Here I’ve changed the code to an A*. Now I’m popping from the heapq
, using a priority that is sum of the number of steps taken, and the estimated distance to the goal.
def solve_with_astar(start: Point, goal: Point) -> tuple[int, dict]:
""" Obtain the fastest path from origin to goal using A*.
Returns: tuple[int, dict]: steps required, breadcrumbs
"""
queue = []
came_from = {} # use a dict so we can build a breadcrumb trail
came_from[start] = None
heapq.heappush(queue, (0, 0, start)) # distance heuristic, steps, posn
while queue:
_, step_count, curr_posn = heapq.heappop(queue)
# Check if the target is reached
if curr_posn == goal:
return step_count, came_from
# Explore adjacent hexagons
for dx, dy in Hex.hex_vectors.values():
adjacent = curr_posn + Point(dx, dy)
if adjacent not in came_from:
came_from[adjacent] = curr_posn
heuristic_cost = Hex.distance(adjacent, goal)

Objective => Reproduce the stretch of the A* search excerpt from "Here I’ve changed" through "to the goal.".

Given information =>
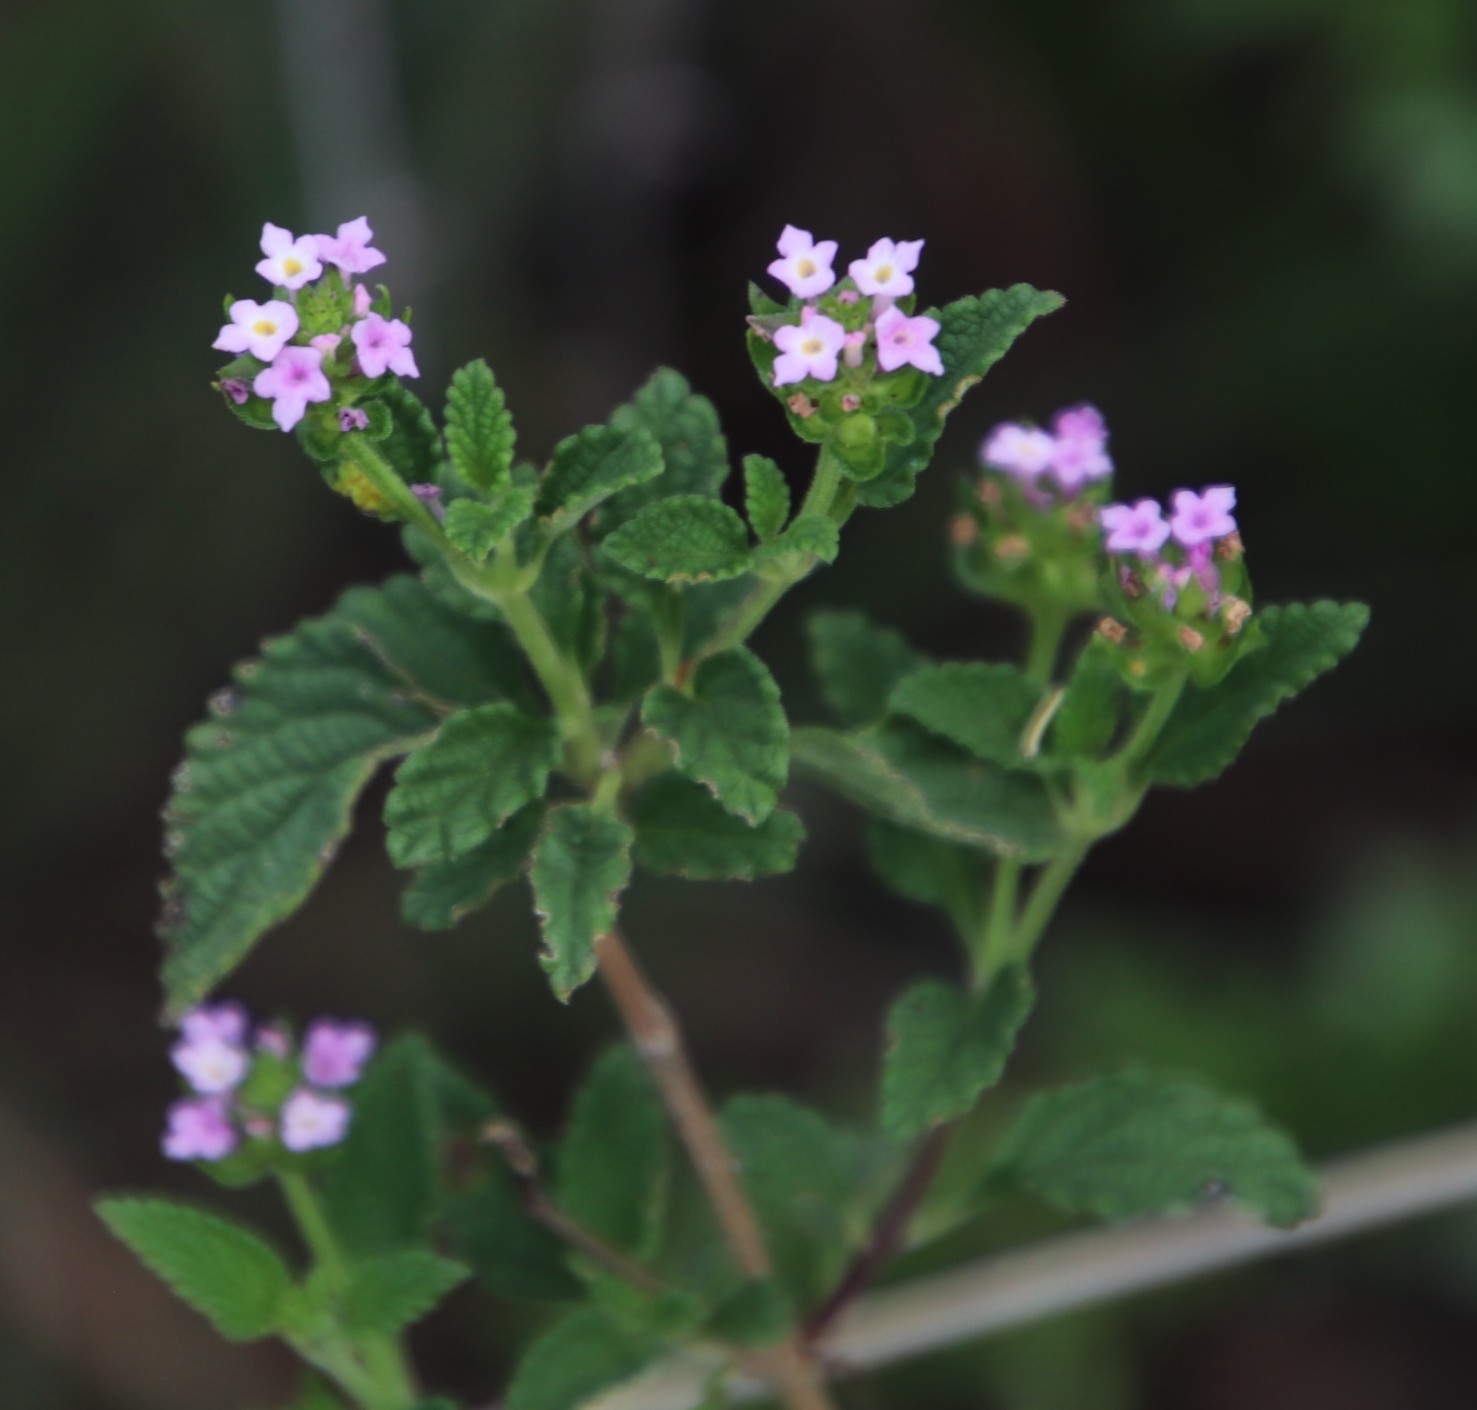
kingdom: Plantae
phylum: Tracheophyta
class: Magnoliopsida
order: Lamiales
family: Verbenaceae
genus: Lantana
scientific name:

* * *

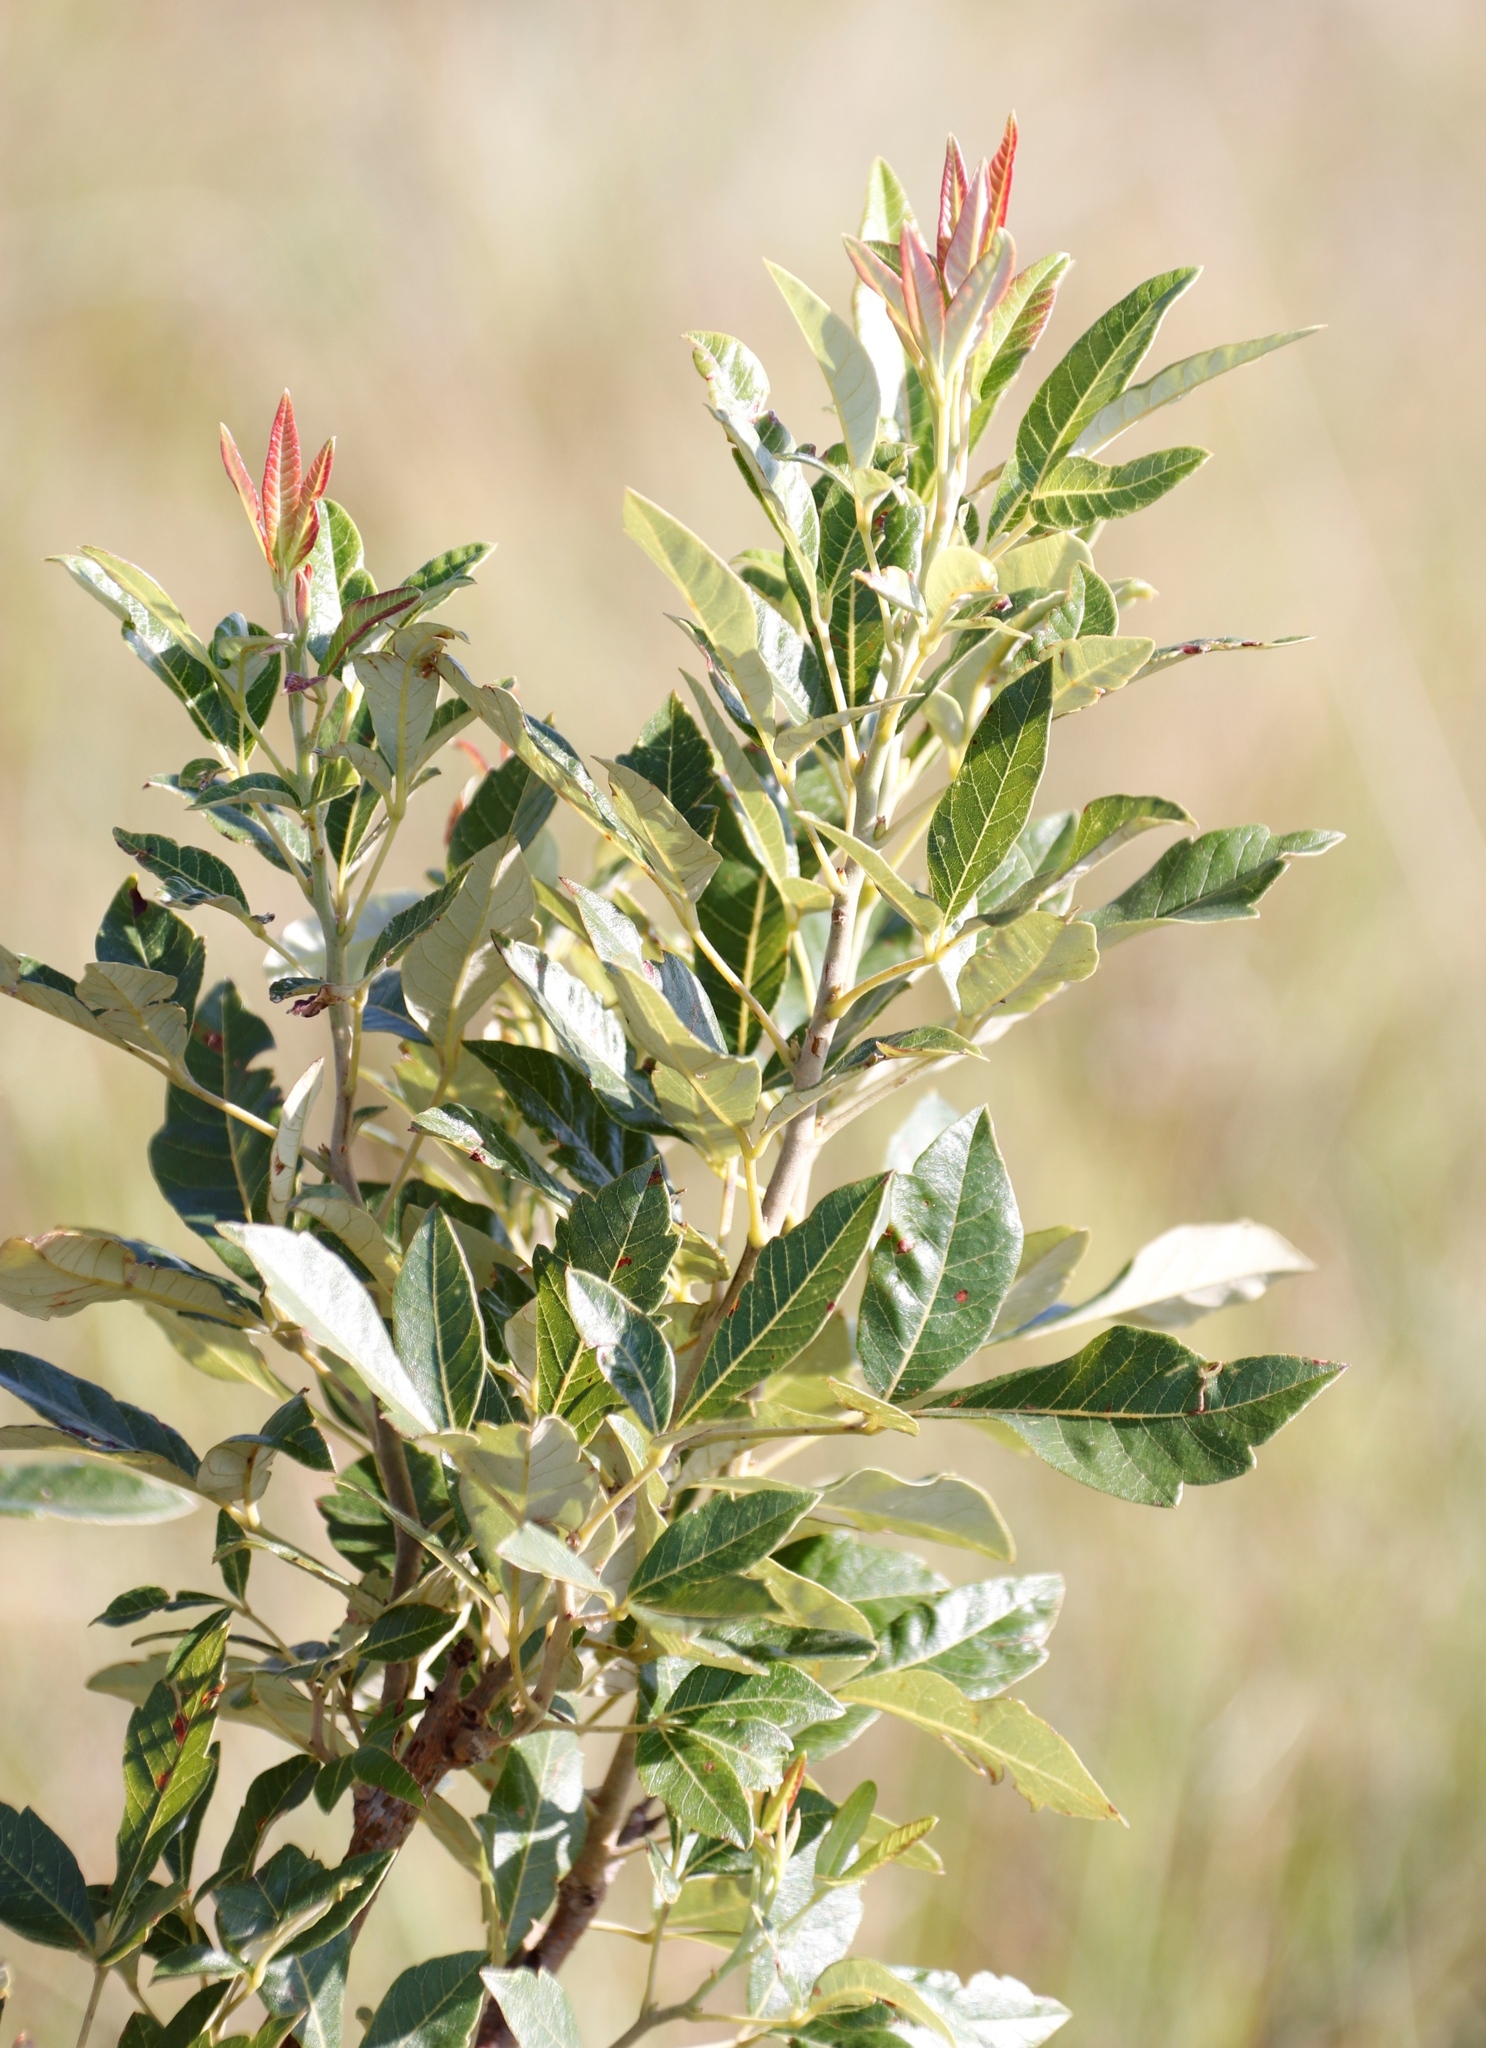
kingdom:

Full output =>
Here I’ve changed the code to an A*. Now I’m popping from the heapq
, using a priority that is sum of the number of steps taken, and the estimated distance to the goal.